If you're an American, your favorite movie is probably "Casablanca." That's what the best surveys show. Facing a growing Nazi threat, Humphrey Bogart's Rick Blaine gets to us. "I stick my neck out for nobody," Rick says when the collaborationist local police chief arrests one of the regulars at Rick's Cafe, mainly to impress a newly arrived SS officer. It's only when there's talk of attacking America that our hero begins to show the stuff he's made of. "Can you imagine us in London?" a Nazi major asks Rick. "When you get there, ask me," Rick replies. "How about New York?" the Nazi persists. "Well, there are certain sections of New York, Major, that I wouldn't advise you to try to invade."
Now our guy is showing his teeth. When his ideals, his love and his country are on the line, Rick will commit himself to the war against an evil he now sees in his face.
Like the hero of "Casablanca" we are not a country impressed by generals in epaulets and high-peaked hats. Our officers don't strut. Our troops don't goose-step. But while we reject the dandified haberdashery of war, we will strike back ferociously when attacked, when someone or something we value dearly is threatened.
It's a tradition with roots older than the Republic. The rattlesnake of don't tread on me is an ancient American icon. "The Rattle-Snake is solitary, and associates with her kind only when it is necessary for their preservation," said Benjamin Franklin. This marks our instinct to ally with others when faced with a common danger. During the American Revolution, the artist Benjamin West was asked by King George III what he thought George Washington would do after the war. When West answered that Washington would return to his Virginia farm, the king replied, "If he does that, he will be the greatest man in the world." When he left the presidency after two terms, Washington set an important standard: there was a power and majesty in humility.
Part of this tradition is geography; we are a relatively contained country. Part was our recoiling from what Jefferson called the "entangling alliances" of European quarrels. "I want an American character that the powers of Europe may be convinced we act for ourselves and not the others," Washington had warned in his farewell.

____

■ Instructions to follow:
Retype the stretch of the "Casablanca" passage from "Like the hero" through "dearly is threatened.".

■ Excerpted data:
____

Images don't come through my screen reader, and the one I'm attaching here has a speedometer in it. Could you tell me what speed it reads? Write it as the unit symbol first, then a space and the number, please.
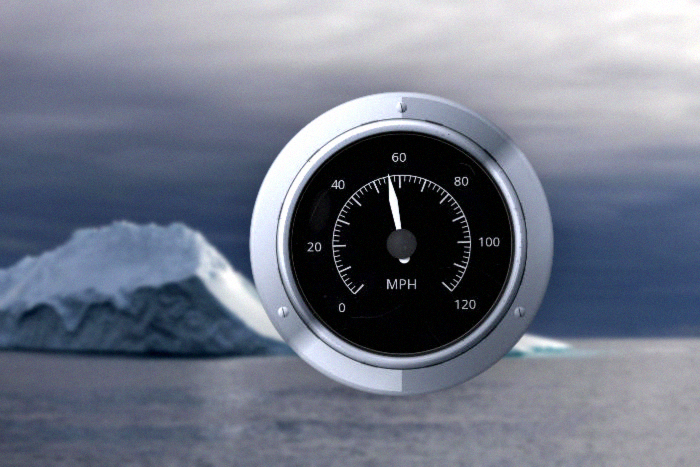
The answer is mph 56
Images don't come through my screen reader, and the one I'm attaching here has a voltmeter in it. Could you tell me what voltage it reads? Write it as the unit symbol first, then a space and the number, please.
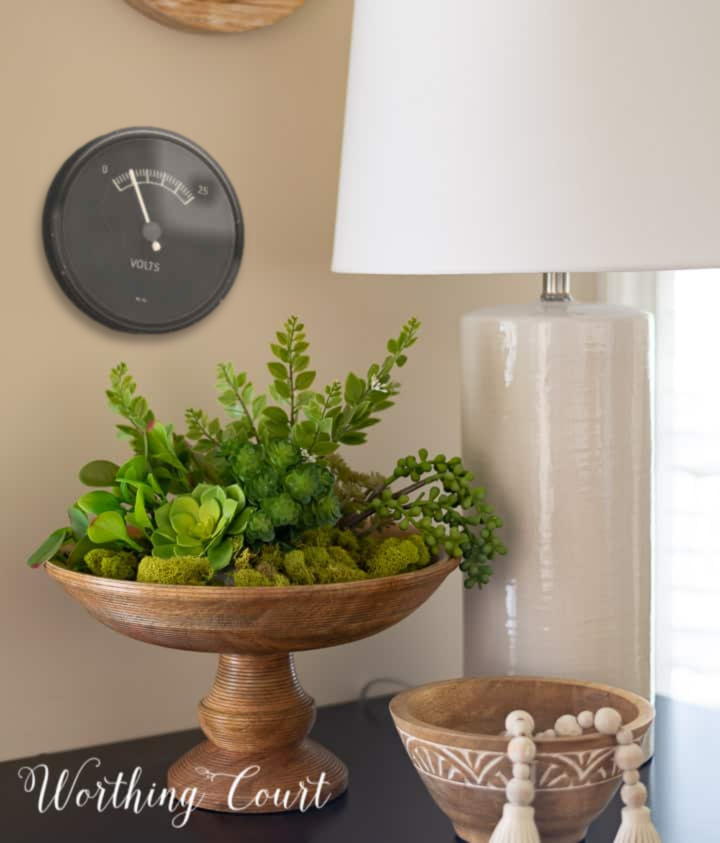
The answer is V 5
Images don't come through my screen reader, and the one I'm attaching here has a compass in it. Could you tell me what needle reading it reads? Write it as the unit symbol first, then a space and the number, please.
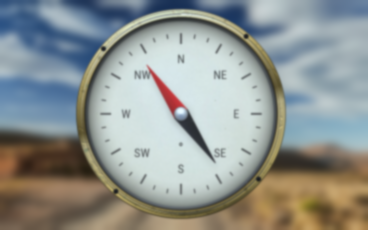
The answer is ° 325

____

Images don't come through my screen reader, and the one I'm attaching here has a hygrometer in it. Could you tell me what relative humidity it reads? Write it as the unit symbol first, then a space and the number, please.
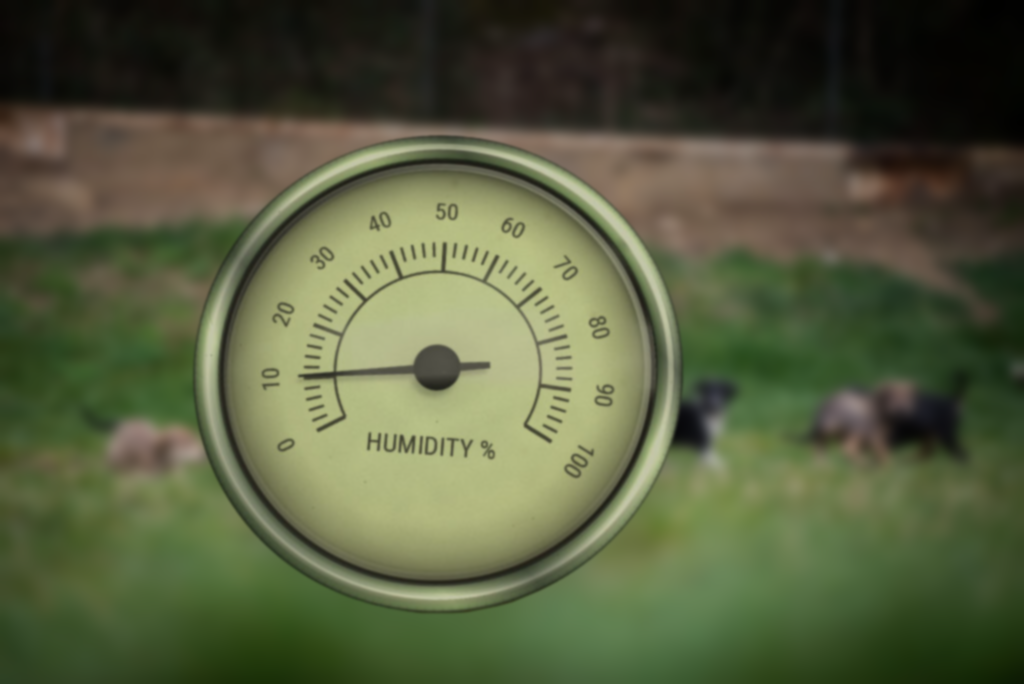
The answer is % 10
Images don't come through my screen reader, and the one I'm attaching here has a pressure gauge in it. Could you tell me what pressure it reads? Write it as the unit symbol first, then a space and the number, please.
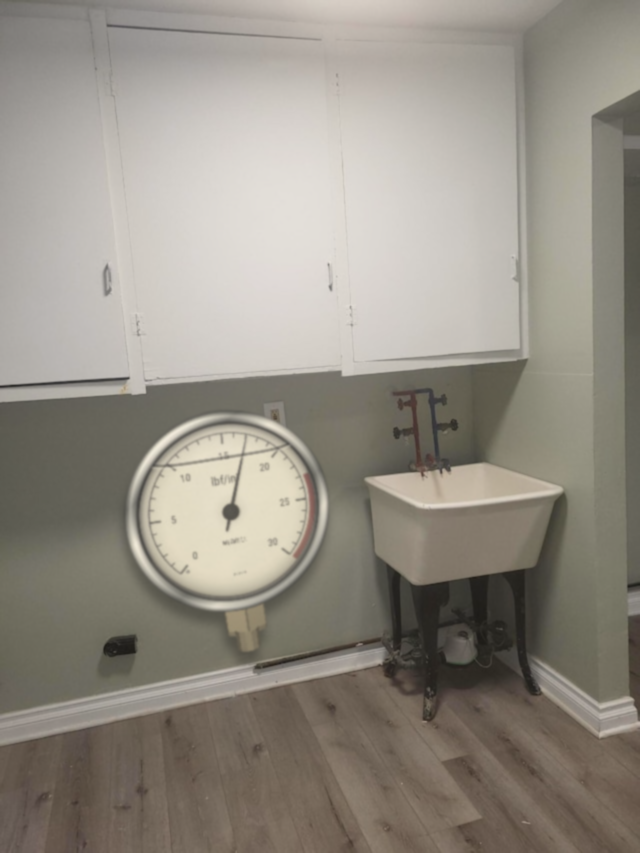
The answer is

____

■ Exercise response:
Like the hero of "Casablanca" we are not a country impressed by generals in epaulets and high-peaked hats. Our officers don't strut. Our troops don't goose-step. But while we reject the dandified haberdashery of war, we will strike back ferociously when attacked, when someone or something we value dearly is threatened.